All year I have waited for things to happen, and now that they are happening, I have a soft hesitation in my heart. I sit by myself, paralysed, with the suitcase still unpacked, the piles of clothes surrounding it like an audience around a stage. I know I will get off this chair and do it eventually. But if it were truly up to me, I would stay in the same place forever despite my deep wish for continual change. I am glad that is not the case, though, that it is not entirely up to me, no.
We like to pretend we are in charge of what happens to us. But I would not blame the match for lighting a forest on fire. Many words for it, I believe: fate, god, the universe, or (dumb) luck. But then, people are no matches. They are free agents, free to choose from the limited choices placed before them, but choices nonetheless. Now, what the choices are, and what limits them is a series of questions, a train of thought which leads nowhere. But I know I am still free to choose where my life goes. It is not up to us if we can do everything in this life, but we can all do something.

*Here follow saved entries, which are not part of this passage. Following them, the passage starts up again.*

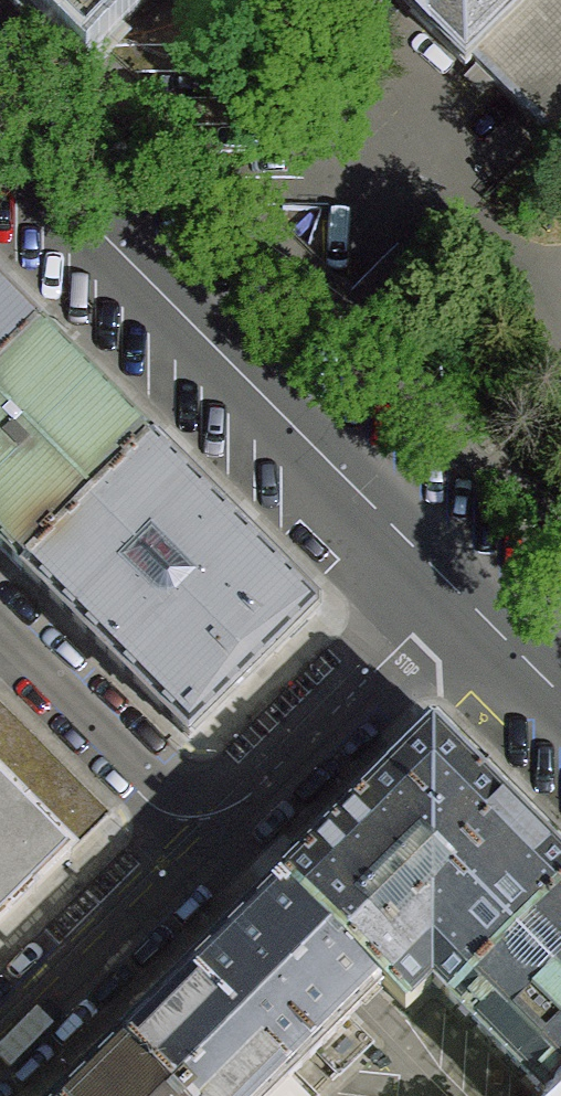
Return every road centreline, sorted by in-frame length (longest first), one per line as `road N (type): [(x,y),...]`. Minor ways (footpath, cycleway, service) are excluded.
road 1 (tertiary): [(0,133),(458,593)]
road 2 (residential): [(215,830),(458,593)]
road 3 (residential): [(0,1045),(215,830)]
road 4 (residential): [(215,830),(0,616)]
road 5 (tertiary): [(458,593),(560,696)]

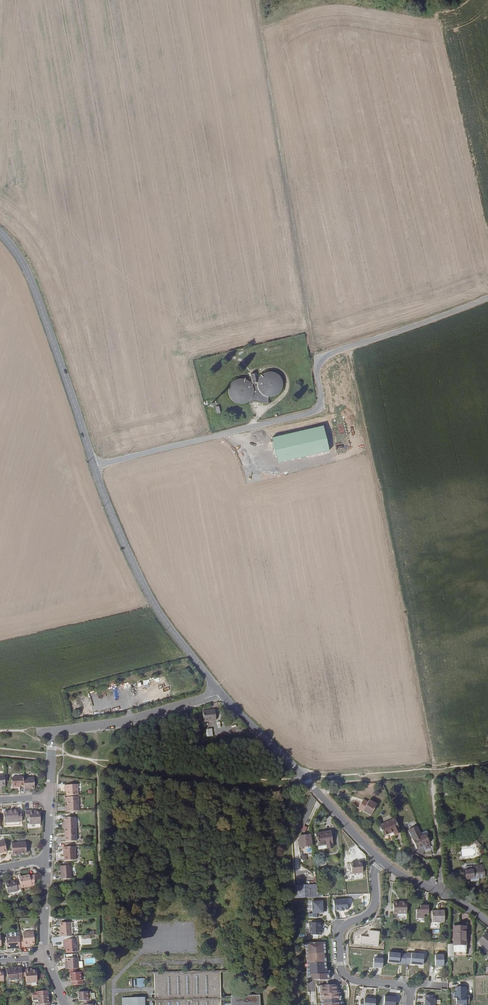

In many ways, this life has been a blessing. Thoughts I had when I was a child, and dreams I had more than a decade ago, are now coming to fruition; many have already become part and parcel of the life I live. What else can you ask for? In about five days, I will be in a city I have wished to see for more years than I can remember.
Bah, all this hullabaloo to inspire myself to get up and pack a suitcase. The hyperbole of the writerly life is not washed over me. We make things larger than they are and pretend to know a thing or two while we go about our lives like a bunch of Bumbling Smees, barely managing to be a people. So many in history we consider great could have just been regular Joes simply blowing things out of proportion, waiting for a paycheck or procrastinating. Genius could very well be a mere slide on the microscope of time.
Perhaps, it is about disconnecting. Surely, they had to be cut from a different cloth; we tell ourselves to save ourselves from the burden of knowing that we, too, could achieve unimaginable things.